Page images and extracted text
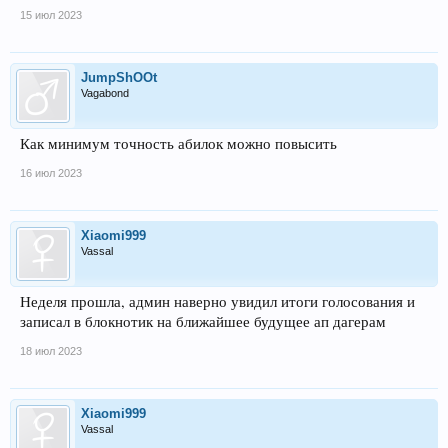
15 июл 2023
JumpShOOt
Vagabond
Как минимум точность абилок можно повысить
16 июл 2023
Xiaomi999
Vassal
Неделя прошла, админ наверно увидил итоги голосования и
записал в блокнотик на ближайшее будущее ап дагерам
18 июл 2023
Xiaomi999
Vassal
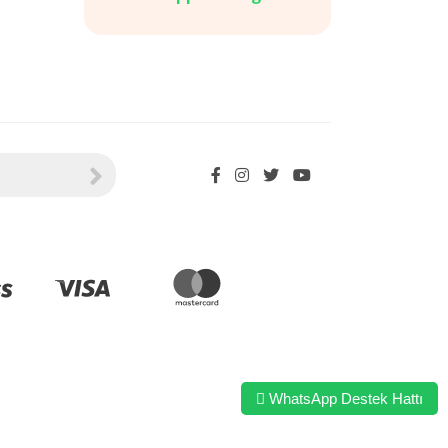
WhatsApp Destek Hattı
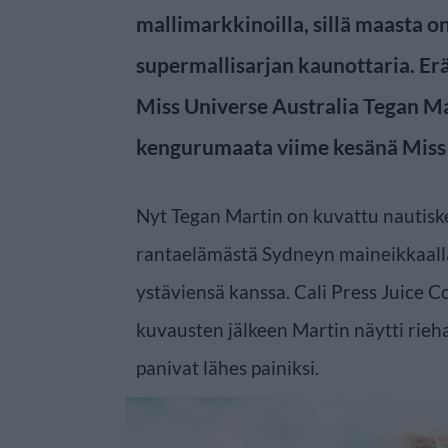
mallimarkkinoilla, sillä maasta on 
supermallisarjan kaunottaria. Er
Miss Universe Australia Tegan Ma
kengurumaata viime kesänä Miss 
Nyt Tegan Martin on kuvattu nautisk
rantaelämästä Sydneyn maineikkaall
ystäviensä kanssa. Cali Press Juice C
kuvausten jälkeen Martin näytti rieh
panivat lähes painiksi.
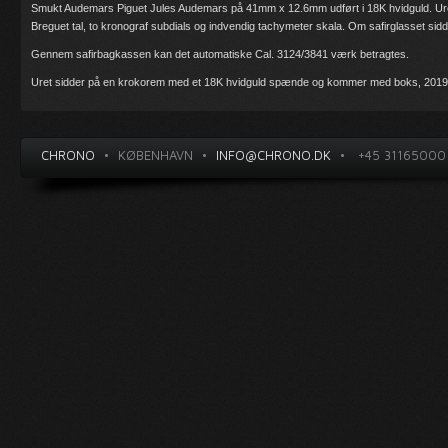
Smukt Audemars Piguet Jules Audemars på 41mm x 12.6mm udført i 18K hvidguld. Ur
Breguet tal, to kronograf subdials og indvendig tachymeter skala. Om safirglasset sid
Gennem safirbagkassen kan det automatiske Cal. 3124/3841 værk betragtes.
Uret sidder på en krokorem med et 18K hvidguld spænde og kommer med boks, 2019 
CHRONO
•
KØBENHAVN
•
INFO@CHRONO.DK
•
+45 31165000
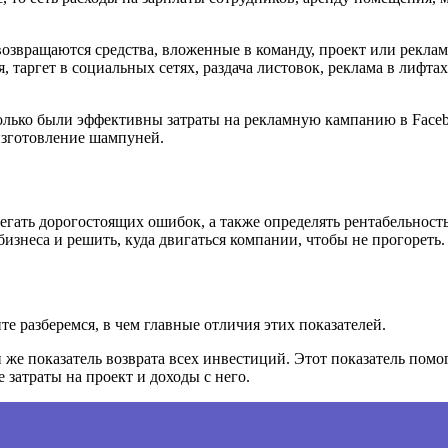
е возвращаются средства, вложенные в команду, проект или рекл
 таргет в социальных сетях, раздача листовок, реклама в лифта
лько были эффективны затраты на рекламную кампанию в Facebo
изготовление шампуней.
егать дорогостоящих ошибок, а также определять рентабельност
знеса и решить, куда двигаться компании, чтобы не прогореть.
 разберемся, в чем главные отличия этих показателей.
 же показатель возврата всех инвестиций. Этот показатель помог
 затраты на проект и доходы с него.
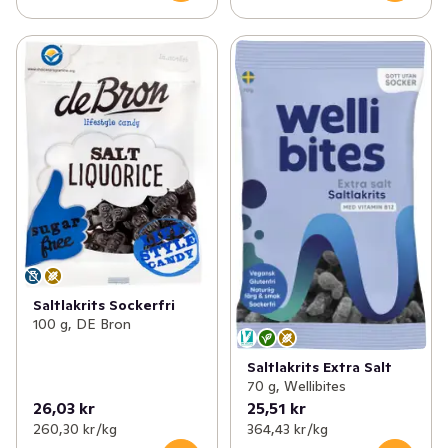
Saltlakrits Sockerfri
100 g, DE Bron
Saltlakrits Extra Salt
70 g, Wellibites
26,03 kr
25,51 kr
260,30 kr /kg
364,43 kr /kg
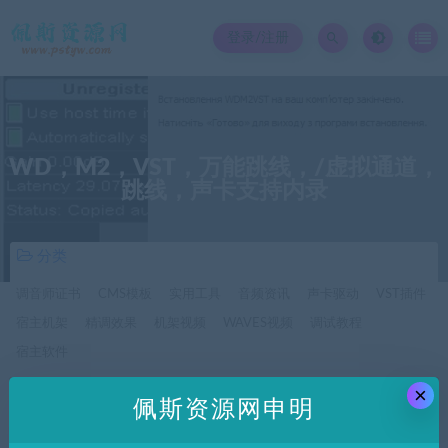
登录/注册
WD，M2，VST，万能跳线，/虚拟通道，
跳线，声卡支持内录
分类
调音师证书
CMS模板
实用工具
音频资讯
声卡驱动
VST插件
宿主机架
精调效果
机架视频
WAVES视频
调试教程
宿主软件
×
佩斯资源网申明
价格
全部
免费
付费
SVIP免费
SVIP优惠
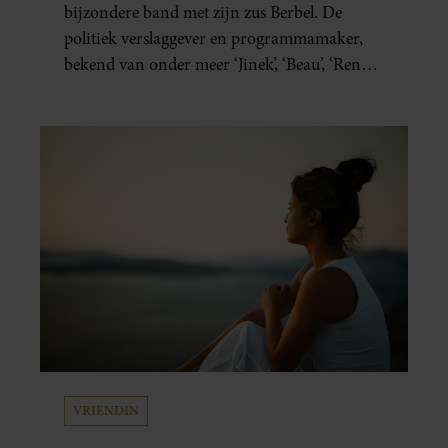
bijzondere band met zijn zus Berbel. De
politiek verslaggever en programmamaker,
bekend van onder meer ‘Jinek’, ‘Beau’, ‘Renze’,
‘Humberto’ en ‘RTL Tonight’, vertelt dat juist
zijn opvoeding de basis vormde voor zijn
carrière. Nog altijd kan hij voor advies bij
zijn zus terecht.
VRIENDIN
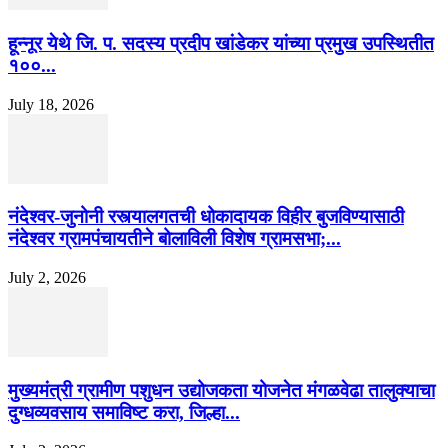
हून्नूर येथे जि. प. सदस्य प्रदीप खांडेकर यांच्या प्रमुख उपस्थितीत
१००...
July 18, 2026
नंदेश्वर-जुनोनी रस्त्यालगतची धोकादायक विहीर बुजविण्यासाठी
नंदेश्वर ग्रामपंचायतीने बोलाविली विशेष ग्रामसभा;...
July 2, 2026
मुख्यमंत्री ग्रामीण पशुधन उद्योजकता योजनेत मंगळवेढा तालुक्याचा
दुग्धव्यवसाय समाविष्ट करा, जिल्हा...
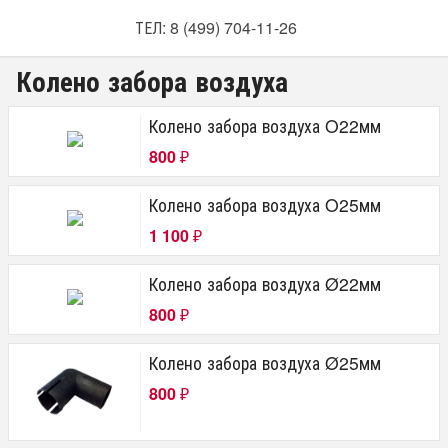
ТЕЛ: 8 (499) 704-11-26
Колено забора воздуха
Колено забора воздуха O22мм
800
₽
Колено забора воздуха O25мм
1 100
₽
Колено забора воздуха Ø22мм
800
₽
Колено забора воздуха Ø25мм
800
₽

# Exercise description
Reproduce these lines from the records exactly, beginning with the line that contains "mallimarkkinoilla, sillä maasta on" and ending after the line that contains "panivat lähes painiksi.".

# Solution to this task
mallimarkkinoilla, sillä maasta on 
supermallisarjan kaunottaria. Er
Miss Universe Australia Tegan Ma
kengurumaata viime kesänä Miss 
Nyt Tegan Martin on kuvattu nautisk
rantaelämästä Sydneyn maineikkaall
ystäviensä kanssa. Cali Press Juice C
kuvausten jälkeen Martin näytti rieh
panivat lähes painiksi.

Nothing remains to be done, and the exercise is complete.